> [YOUR TASK]: Print, in exact form, the lines below from the one containing "17: (0, 173, 0.19)" through the one containing "51: (68, 273, 0.21)", and omit all others.
══════════
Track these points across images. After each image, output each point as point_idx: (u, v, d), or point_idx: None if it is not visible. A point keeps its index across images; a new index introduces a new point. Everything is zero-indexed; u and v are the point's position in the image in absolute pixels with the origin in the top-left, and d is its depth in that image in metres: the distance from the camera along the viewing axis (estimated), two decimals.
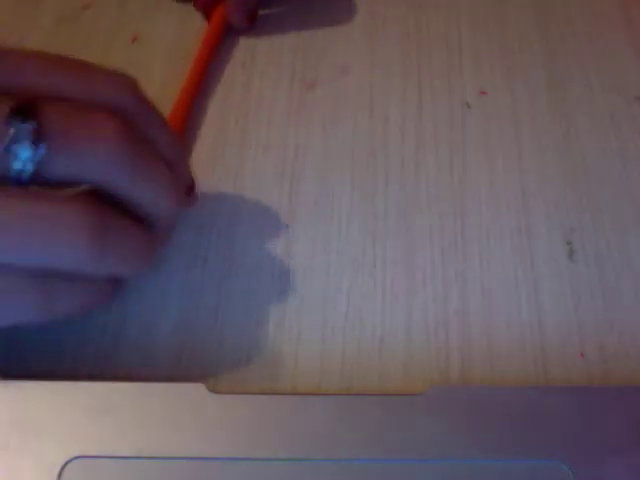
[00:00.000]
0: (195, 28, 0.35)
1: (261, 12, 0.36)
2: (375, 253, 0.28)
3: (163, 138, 0.25)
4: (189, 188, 0.28)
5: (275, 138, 0.31)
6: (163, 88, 0.33)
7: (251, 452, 0.22)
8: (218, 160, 0.31)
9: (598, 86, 0.33)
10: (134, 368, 0.25)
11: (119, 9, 0.36)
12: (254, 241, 0.28)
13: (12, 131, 0.20)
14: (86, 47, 0.34)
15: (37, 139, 0.20)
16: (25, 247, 0.20)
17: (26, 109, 0.20)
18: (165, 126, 0.25)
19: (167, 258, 0.28)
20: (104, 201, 0.22)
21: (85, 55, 0.34)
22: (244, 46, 0.35)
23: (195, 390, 0.23)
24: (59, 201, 0.21)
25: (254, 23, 0.35)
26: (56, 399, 0.23)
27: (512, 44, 0.35)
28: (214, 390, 0.23)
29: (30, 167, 0.20)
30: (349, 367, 0.25)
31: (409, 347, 0.26)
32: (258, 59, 0.34)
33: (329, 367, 0.25)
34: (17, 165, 0.20)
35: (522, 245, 0.28)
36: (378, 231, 0.29)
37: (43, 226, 0.20)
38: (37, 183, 0.21)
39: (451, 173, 0.30)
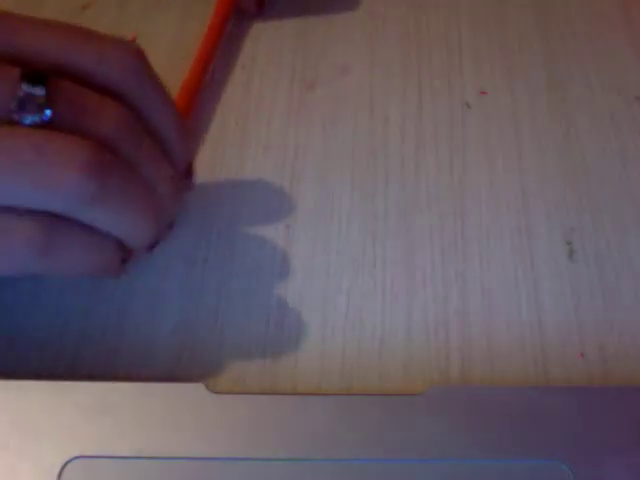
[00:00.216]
0: (195, 28, 0.35)
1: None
2: (375, 253, 0.28)
3: (164, 114, 0.25)
4: (187, 172, 0.27)
5: (275, 138, 0.31)
6: (167, 82, 0.33)
7: (251, 452, 0.22)
8: (218, 160, 0.31)
9: (598, 86, 0.33)
10: (134, 368, 0.25)
11: (119, 9, 0.36)
12: (254, 241, 0.28)
13: (22, 92, 0.20)
14: None
15: (44, 104, 0.20)
16: (13, 180, 0.20)
17: (36, 76, 0.21)
18: (167, 101, 0.25)
19: (167, 258, 0.28)
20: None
21: None
22: (244, 46, 0.35)
23: (195, 390, 0.23)
24: (55, 134, 0.20)
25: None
26: (56, 399, 0.23)
27: (512, 44, 0.35)
28: (214, 390, 0.23)
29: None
30: (349, 367, 0.25)
31: (409, 347, 0.26)
32: (258, 59, 0.34)
33: (329, 367, 0.25)
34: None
35: (522, 245, 0.28)
36: (378, 231, 0.29)
37: (33, 156, 0.20)
38: None
39: (451, 173, 0.30)
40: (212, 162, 0.31)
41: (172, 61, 0.34)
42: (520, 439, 0.22)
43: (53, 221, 0.21)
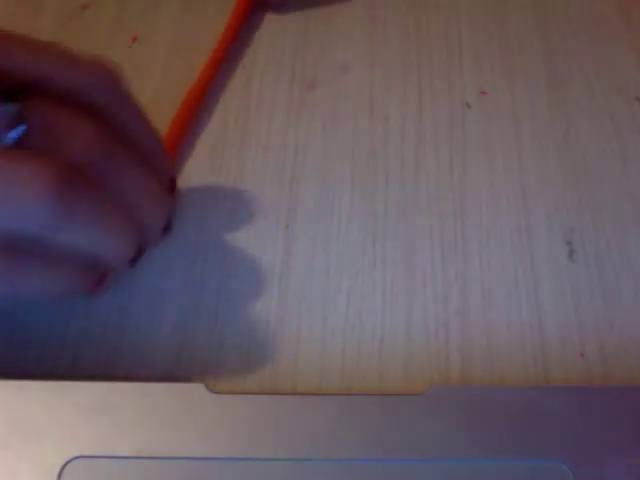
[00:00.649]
0: (195, 28, 0.35)
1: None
2: (375, 253, 0.28)
3: (140, 132, 0.24)
4: (170, 183, 0.27)
5: (275, 138, 0.31)
6: (163, 88, 0.33)
7: (251, 452, 0.22)
8: (218, 160, 0.31)
9: (598, 86, 0.33)
10: (134, 368, 0.25)
11: (119, 9, 0.36)
12: (254, 241, 0.28)
13: None
14: (86, 47, 0.34)
15: (18, 120, 0.20)
16: None
17: (9, 94, 0.20)
18: (142, 119, 0.25)
19: (167, 258, 0.28)
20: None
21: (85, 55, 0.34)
22: (244, 46, 0.35)
23: (195, 390, 0.23)
24: (23, 153, 0.20)
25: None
26: (56, 399, 0.23)
27: (512, 44, 0.35)
28: (214, 390, 0.23)
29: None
30: (349, 367, 0.25)
31: (409, 347, 0.26)
32: (258, 59, 0.34)
33: (329, 367, 0.25)
34: None
35: (522, 245, 0.28)
36: (378, 231, 0.29)
37: None
38: None
39: (451, 173, 0.30)
40: (212, 162, 0.31)
41: (172, 61, 0.34)
42: (520, 439, 0.22)
43: (13, 243, 0.21)
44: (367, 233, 0.29)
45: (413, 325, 0.26)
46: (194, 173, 0.30)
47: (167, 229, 0.27)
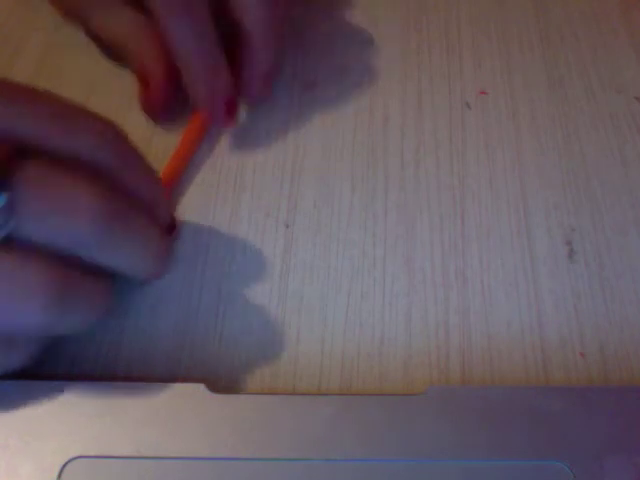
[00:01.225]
0: None
1: None
2: (375, 253, 0.28)
3: (143, 186, 0.24)
4: (170, 228, 0.27)
5: (275, 138, 0.31)
6: None
7: (251, 452, 0.22)
8: (218, 160, 0.31)
9: (598, 86, 0.33)
10: (134, 368, 0.25)
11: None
12: (254, 241, 0.28)
13: None
14: (86, 47, 0.34)
15: (9, 210, 0.19)
16: None
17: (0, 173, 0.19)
18: (146, 172, 0.25)
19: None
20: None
21: (85, 55, 0.34)
22: None
23: (195, 390, 0.23)
24: (14, 258, 0.20)
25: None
26: (56, 399, 0.23)
27: (512, 44, 0.35)
28: (214, 390, 0.23)
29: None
30: (349, 367, 0.25)
31: (409, 347, 0.26)
32: None
33: (329, 367, 0.25)
34: None
35: (522, 245, 0.28)
36: (378, 231, 0.29)
37: None
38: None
39: (451, 173, 0.30)
40: (212, 162, 0.31)
41: None
42: (520, 439, 0.22)
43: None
44: (367, 233, 0.29)
45: (413, 325, 0.26)
46: (194, 173, 0.30)
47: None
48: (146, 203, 0.24)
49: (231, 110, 0.30)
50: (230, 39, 0.29)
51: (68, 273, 0.21)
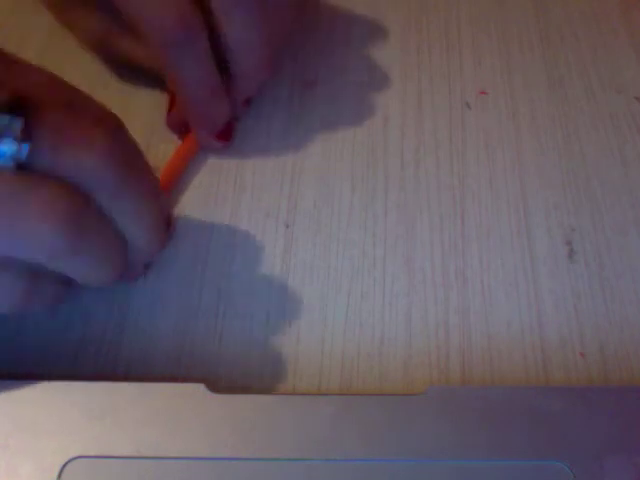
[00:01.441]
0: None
1: None
2: (375, 253, 0.28)
3: (139, 188, 0.24)
4: (167, 222, 0.27)
5: (275, 138, 0.31)
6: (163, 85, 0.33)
7: (251, 452, 0.22)
8: (218, 160, 0.31)
9: (598, 86, 0.33)
10: (134, 368, 0.25)
11: None
12: (254, 241, 0.28)
13: None
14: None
15: (25, 134, 0.19)
16: None
17: (17, 105, 0.20)
18: (143, 168, 0.24)
19: (167, 258, 0.28)
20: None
21: (85, 54, 0.34)
22: None
23: (195, 390, 0.23)
24: (30, 179, 0.20)
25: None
26: (56, 399, 0.23)
27: (512, 44, 0.35)
28: (214, 390, 0.23)
29: (10, 162, 0.19)
30: (349, 367, 0.25)
31: (409, 347, 0.26)
32: None
33: (329, 367, 0.25)
34: None
35: (522, 245, 0.28)
36: (378, 231, 0.29)
37: (6, 204, 0.19)
38: None
39: (451, 173, 0.30)
40: (212, 162, 0.31)
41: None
42: (520, 439, 0.22)
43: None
44: (367, 233, 0.29)
45: (413, 325, 0.26)
46: (194, 173, 0.30)
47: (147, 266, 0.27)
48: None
49: (227, 134, 0.30)
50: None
51: (86, 204, 0.21)
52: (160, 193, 0.26)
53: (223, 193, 0.30)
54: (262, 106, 0.32)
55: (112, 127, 0.22)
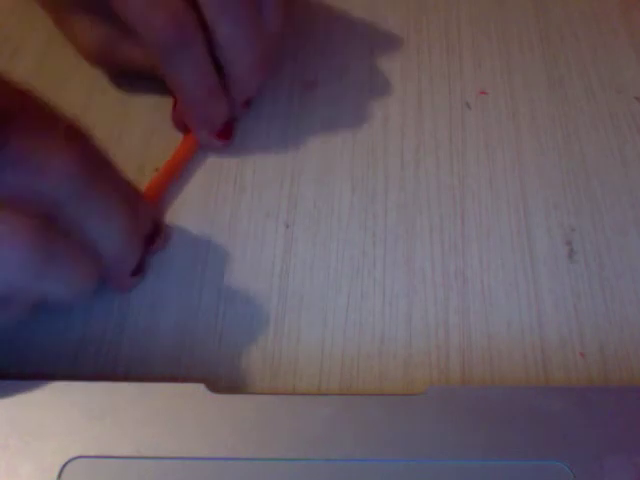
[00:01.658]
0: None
1: None
2: (375, 253, 0.28)
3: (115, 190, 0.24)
4: (153, 236, 0.27)
5: (275, 138, 0.31)
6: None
7: (251, 452, 0.22)
8: (218, 160, 0.31)
9: (598, 86, 0.33)
10: (134, 368, 0.25)
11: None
12: (254, 241, 0.28)
13: None
14: None
15: None
16: None
17: None
18: (112, 179, 0.24)
19: (167, 258, 0.28)
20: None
21: None
22: None
23: (195, 390, 0.23)
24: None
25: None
26: (56, 399, 0.23)
27: (512, 44, 0.35)
28: (214, 390, 0.23)
29: None
30: (349, 367, 0.25)
31: (409, 347, 0.26)
32: None
33: (329, 367, 0.25)
34: None
35: (522, 245, 0.28)
36: (378, 231, 0.29)
37: None
38: None
39: (451, 173, 0.30)
40: (212, 162, 0.31)
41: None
42: (520, 439, 0.22)
43: None
44: (367, 233, 0.29)
45: (413, 325, 0.26)
46: (194, 173, 0.30)
47: (138, 272, 0.27)
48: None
49: (227, 133, 0.31)
50: None
51: (53, 229, 0.21)
52: (137, 201, 0.25)
53: (223, 193, 0.30)
54: (262, 107, 0.32)
55: (79, 138, 0.22)
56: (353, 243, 0.28)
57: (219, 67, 0.28)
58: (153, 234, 0.27)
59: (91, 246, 0.23)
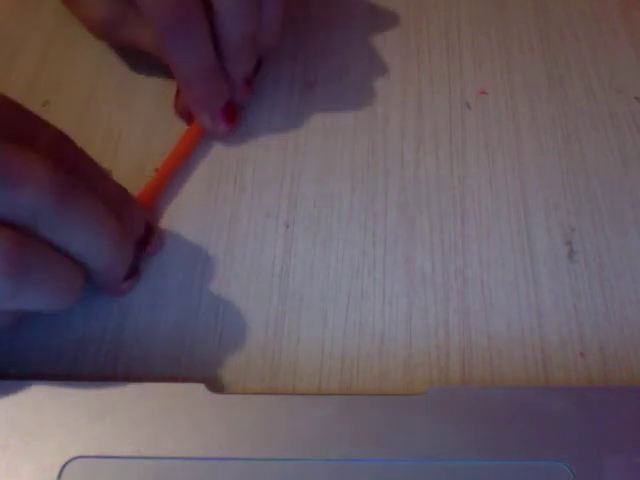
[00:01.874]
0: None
1: None
2: (375, 253, 0.28)
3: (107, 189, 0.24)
4: (146, 239, 0.27)
5: (275, 138, 0.31)
6: (169, 80, 0.33)
7: (251, 452, 0.22)
8: (218, 160, 0.31)
9: (598, 86, 0.33)
10: (134, 368, 0.25)
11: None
12: (254, 241, 0.28)
13: None
14: (86, 47, 0.34)
15: None
16: None
17: None
18: (105, 178, 0.24)
19: (167, 258, 0.28)
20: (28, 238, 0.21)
21: (85, 54, 0.34)
22: None
23: (195, 390, 0.23)
24: None
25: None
26: (56, 399, 0.23)
27: (512, 44, 0.35)
28: (214, 390, 0.23)
29: None
30: (349, 367, 0.25)
31: (409, 347, 0.26)
32: None
33: (329, 367, 0.25)
34: None
35: (522, 245, 0.28)
36: (378, 231, 0.29)
37: None
38: None
39: (451, 173, 0.30)
40: (212, 162, 0.31)
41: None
42: (520, 439, 0.22)
43: None
44: (367, 233, 0.29)
45: (413, 325, 0.26)
46: (194, 173, 0.30)
47: (131, 277, 0.27)
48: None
49: (230, 117, 0.31)
50: None
51: (29, 243, 0.21)
52: (127, 206, 0.25)
53: (223, 193, 0.30)
54: (262, 106, 0.32)
55: (56, 146, 0.22)
56: (353, 243, 0.28)
57: (219, 51, 0.28)
58: (145, 238, 0.27)
59: (76, 257, 0.23)
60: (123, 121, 0.32)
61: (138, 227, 0.26)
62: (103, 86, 0.33)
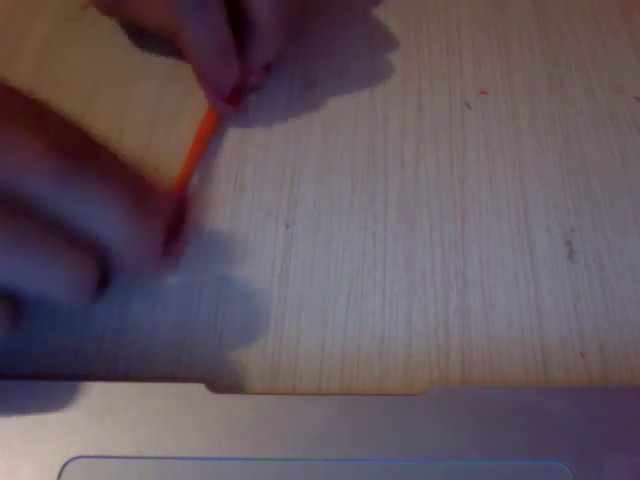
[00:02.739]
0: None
1: None
2: (375, 253, 0.28)
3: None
4: (180, 211, 0.26)
5: (275, 138, 0.31)
6: (168, 80, 0.33)
7: (251, 452, 0.22)
8: (218, 160, 0.31)
9: (598, 86, 0.33)
10: (134, 368, 0.25)
11: None
12: (254, 241, 0.28)
13: None
14: (86, 47, 0.34)
15: None
16: None
17: None
18: (120, 163, 0.23)
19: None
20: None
21: (86, 54, 0.34)
22: None
23: (195, 390, 0.23)
24: None
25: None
26: (56, 399, 0.23)
27: (512, 44, 0.35)
28: (214, 390, 0.23)
29: None
30: (349, 367, 0.25)
31: (409, 347, 0.26)
32: None
33: (329, 367, 0.25)
34: None
35: (522, 245, 0.28)
36: (378, 231, 0.29)
37: None
38: None
39: (451, 173, 0.30)
40: (212, 162, 0.31)
41: (173, 57, 0.34)
42: (520, 439, 0.22)
43: None
44: (367, 233, 0.29)
45: (413, 325, 0.26)
46: (194, 173, 0.30)
47: (169, 254, 0.26)
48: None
49: (234, 100, 0.31)
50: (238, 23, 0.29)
51: (31, 220, 0.20)
52: (141, 180, 0.24)
53: (223, 193, 0.30)
54: (262, 106, 0.32)
55: (52, 125, 0.21)
56: (353, 243, 0.28)
57: (235, 32, 0.28)
58: (180, 217, 0.26)
59: (88, 235, 0.22)
60: (123, 121, 0.32)
61: (165, 207, 0.24)
62: (103, 86, 0.33)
══════════
> [ANSWER TO THE EXERCISE]:
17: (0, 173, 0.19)
18: (146, 172, 0.25)
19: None
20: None
21: (85, 55, 0.34)
22: None
23: (195, 390, 0.23)
24: (14, 258, 0.20)
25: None
26: (56, 399, 0.23)
27: (512, 44, 0.35)
28: (214, 390, 0.23)
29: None
30: (349, 367, 0.25)
31: (409, 347, 0.26)
32: None
33: (329, 367, 0.25)
34: None
35: (522, 245, 0.28)
36: (378, 231, 0.29)
37: None
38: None
39: (451, 173, 0.30)
40: (212, 162, 0.31)
41: None
42: (520, 439, 0.22)
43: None
44: (367, 233, 0.29)
45: (413, 325, 0.26)
46: (194, 173, 0.30)
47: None
48: (146, 203, 0.24)
49: (231, 110, 0.30)
50: (230, 39, 0.29)
51: (68, 273, 0.21)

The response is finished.